OPINION

The farmer is the farm

Flip Buys says that real value often lies in that which you cannot see (or physically grab)

The high expectations generated by the parliamentary motion of the ANC and EFF on the expropriation of land without compensation, are now resulting in the incitement of poor people to occupy land unlawfully. The EFF abuses these expectations by proffering that land grabbing is a quick fix for the problems the poor face. It is almost as if some really believe that owning a farm will turn you into a “rich boss” overnight.

However, reality has proved differently. In Zimbabwe seizing land from successful farmers led to major poverty, suffering and famine among black people, and in their distress thousands flocked to South Africa in search of jobs and food. The lesson taught by Zimbabwe is therefore that legislation that is driven by anti-white intentions ultimately can have anti-black consequences also. Naturally, the white farmers suffered immense losses but many were able to get back on their feet again elsewhere. The poverty and misery among black people caused by those land seizures was indescribable.

Thus it is not land that leads to prosperity but expertise. The Zimbabwean farmers who had lost their land had the expertise to start businesses in cities or in other countries. Without extensive know-how possession of land leads to poverty and suffering among humans and animals alike. Unemployment spikes, the National Treasury loses tax revenue and the population suffers famine as food becomes scarce and unaffordable. Thus, the land is not the farm; the farmer is the farm. The farm is in the farmer’s head, so to speak – it is all about his knowledge, experience and entrepreneurship.

The mistake the Malemas of this world make is to think that a farm consists of all that the eye can see: the land, the fields, the equipment and the implements, the buildings and the vehicles. That is why the EFF leader has said that the farmers who want to go to Australia must leave such things behind. However, that is not the case. Much of the real value of the farm lies in everything that is not visible: the farmer’s entrepreneurship, his agricultural knowledge, management ability, a network of experts in the value chain, perseverance and values.

Those qualities that cannot be seen by the eye, cannot be seized by means of nationalisation; are not bound by place, and can go wherever they need or want to. A farmer who goes to Australia takes his “farm” with him, even if he goes there with only the clothes he is wearing. No matter where he ends up, he will again be able to produce food in new lands because he carries his farm within him. On the other hand, the cadres who have seized his farm will end up empty-handed and without food because the farm is gone.

This misconception also applies to other matters such as universities and towns. Politicians may think that the expropriation of schools and universities, first by “transforming” (that is, getting rid of) the language and then by “transforming” (that is getting rid of) the speakers of the language, will give them ownership of knowledge “factories”, where people with a poor education will be turned into erudite intellectuals. However, in essence, a university is not what the eye sees, for example the buildings, top jobs and grand motorcars. A university is everything the eye cannot see: the intellectual capital accumulated over decades, research ability, teaching experience, academic culture, a pipeline of students coming from top schools and a formative student life that prepares young folk for the world of work.
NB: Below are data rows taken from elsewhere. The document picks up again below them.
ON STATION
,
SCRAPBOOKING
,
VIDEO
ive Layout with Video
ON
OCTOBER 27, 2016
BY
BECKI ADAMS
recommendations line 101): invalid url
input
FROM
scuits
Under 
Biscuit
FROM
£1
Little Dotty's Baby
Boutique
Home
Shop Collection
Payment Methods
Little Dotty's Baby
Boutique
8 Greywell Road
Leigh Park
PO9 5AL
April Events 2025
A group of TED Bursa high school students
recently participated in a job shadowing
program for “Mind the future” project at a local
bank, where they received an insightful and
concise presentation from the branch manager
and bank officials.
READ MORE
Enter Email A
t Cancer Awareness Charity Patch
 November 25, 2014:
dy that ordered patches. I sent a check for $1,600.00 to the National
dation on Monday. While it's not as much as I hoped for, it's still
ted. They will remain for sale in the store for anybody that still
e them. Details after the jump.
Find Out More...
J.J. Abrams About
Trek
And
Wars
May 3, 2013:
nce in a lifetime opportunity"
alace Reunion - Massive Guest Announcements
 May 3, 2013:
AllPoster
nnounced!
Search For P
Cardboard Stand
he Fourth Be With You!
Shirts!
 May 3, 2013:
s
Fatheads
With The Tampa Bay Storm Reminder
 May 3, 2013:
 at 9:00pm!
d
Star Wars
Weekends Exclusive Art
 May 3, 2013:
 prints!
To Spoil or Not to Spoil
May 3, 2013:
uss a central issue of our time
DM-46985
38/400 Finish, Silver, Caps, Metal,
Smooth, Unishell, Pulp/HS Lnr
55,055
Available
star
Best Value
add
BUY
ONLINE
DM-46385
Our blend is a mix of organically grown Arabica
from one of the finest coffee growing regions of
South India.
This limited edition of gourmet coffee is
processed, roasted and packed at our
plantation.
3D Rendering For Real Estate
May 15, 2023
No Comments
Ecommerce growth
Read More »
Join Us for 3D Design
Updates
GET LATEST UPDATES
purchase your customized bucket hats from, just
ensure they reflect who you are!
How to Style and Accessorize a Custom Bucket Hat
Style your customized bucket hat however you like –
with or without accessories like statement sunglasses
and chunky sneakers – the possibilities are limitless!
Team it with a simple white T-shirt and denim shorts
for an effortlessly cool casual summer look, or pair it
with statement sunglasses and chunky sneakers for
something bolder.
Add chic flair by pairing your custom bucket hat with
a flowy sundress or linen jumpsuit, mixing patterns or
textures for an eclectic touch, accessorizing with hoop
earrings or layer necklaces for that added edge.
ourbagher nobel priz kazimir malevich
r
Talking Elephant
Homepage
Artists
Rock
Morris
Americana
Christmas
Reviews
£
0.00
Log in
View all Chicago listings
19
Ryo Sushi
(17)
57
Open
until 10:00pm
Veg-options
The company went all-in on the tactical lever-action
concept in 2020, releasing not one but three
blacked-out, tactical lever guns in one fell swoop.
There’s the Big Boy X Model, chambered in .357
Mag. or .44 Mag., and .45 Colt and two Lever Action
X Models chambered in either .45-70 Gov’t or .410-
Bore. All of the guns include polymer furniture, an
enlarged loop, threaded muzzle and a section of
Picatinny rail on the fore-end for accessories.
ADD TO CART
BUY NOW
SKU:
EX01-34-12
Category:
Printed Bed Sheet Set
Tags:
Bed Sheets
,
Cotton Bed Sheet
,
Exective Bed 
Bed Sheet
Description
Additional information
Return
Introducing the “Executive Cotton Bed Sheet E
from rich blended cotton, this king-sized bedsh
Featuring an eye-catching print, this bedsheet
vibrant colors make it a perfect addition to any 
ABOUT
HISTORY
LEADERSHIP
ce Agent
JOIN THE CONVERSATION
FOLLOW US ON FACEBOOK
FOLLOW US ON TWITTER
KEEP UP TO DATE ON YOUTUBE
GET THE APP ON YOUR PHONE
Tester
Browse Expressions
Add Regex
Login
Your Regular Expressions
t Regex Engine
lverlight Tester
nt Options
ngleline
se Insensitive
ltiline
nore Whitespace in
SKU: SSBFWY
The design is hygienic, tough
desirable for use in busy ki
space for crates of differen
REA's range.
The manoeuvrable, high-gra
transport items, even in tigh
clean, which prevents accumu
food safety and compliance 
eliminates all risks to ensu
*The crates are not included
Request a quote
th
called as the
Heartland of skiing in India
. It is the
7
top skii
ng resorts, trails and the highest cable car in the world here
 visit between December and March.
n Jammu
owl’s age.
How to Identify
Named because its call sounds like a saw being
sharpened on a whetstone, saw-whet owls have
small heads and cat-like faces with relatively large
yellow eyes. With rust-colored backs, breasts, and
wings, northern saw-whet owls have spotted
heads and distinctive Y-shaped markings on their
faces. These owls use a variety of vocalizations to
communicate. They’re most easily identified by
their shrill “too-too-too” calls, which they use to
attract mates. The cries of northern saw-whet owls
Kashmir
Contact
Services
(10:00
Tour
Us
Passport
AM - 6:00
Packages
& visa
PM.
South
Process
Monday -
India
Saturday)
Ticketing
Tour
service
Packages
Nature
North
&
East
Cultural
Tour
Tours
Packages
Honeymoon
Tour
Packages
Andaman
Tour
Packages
When the University of Pretoria’s current Vice-Chancellor and Principal was appointed, Minister Nkosazana Dlamini-Zuma claimed triumphantly: “We have taken Tuks!” This is typical of the attitude by which so many institutions have been taken over. However, only time will tell whether the outcome of this type of takeover is anything but the start of a dead end.

The main reason for the inevitable failure of transformation lies in the fact that the wrong things are being “transformed”. Everything that is visible is being overthrown – whether it is the taking of the farmer’s farm or the Afrikaans community’s language or universities. On the other hand, the invisible farm or university is not even noticed, let alone developed or utilised. As those who have taken the farm or the university eventually realise that what they have taken and colonised no longer works, it leads to anger and disillusionment. That is why service delivery protests are taking place; why city halls are burning; why towns are being devastated in anger.

In this way, ironically, the “winners” become the losers and the losers the winners. Those who occupy farms, towns or universities may initially think they have won, but soon find that they have really lost – as Zimbabwe has proven. On the other hand the “losers” almost always find a way out, as the emergence of excellent private hospitals and schools, private estates, private security services and institutions such as Sol-Tech and Akademia have shown.

For this reason, the almost fanatical repetition of failed recipes remains a strange phenomenon. History has shown time and again that politically popular yet economically unfeasible plans are always to the disadvantage of those who ostensibly ought to have benefitted from them, and they often lead to those who ought to have been impaired by such plans being better off.

While the transition phase brings unimaginable destruction, damage and disadvantage those communities that subscribe to successful values cannot be suppressed in the end. They will just rise again, and again.

Flip Buys is chairman of the Solidarity Movement.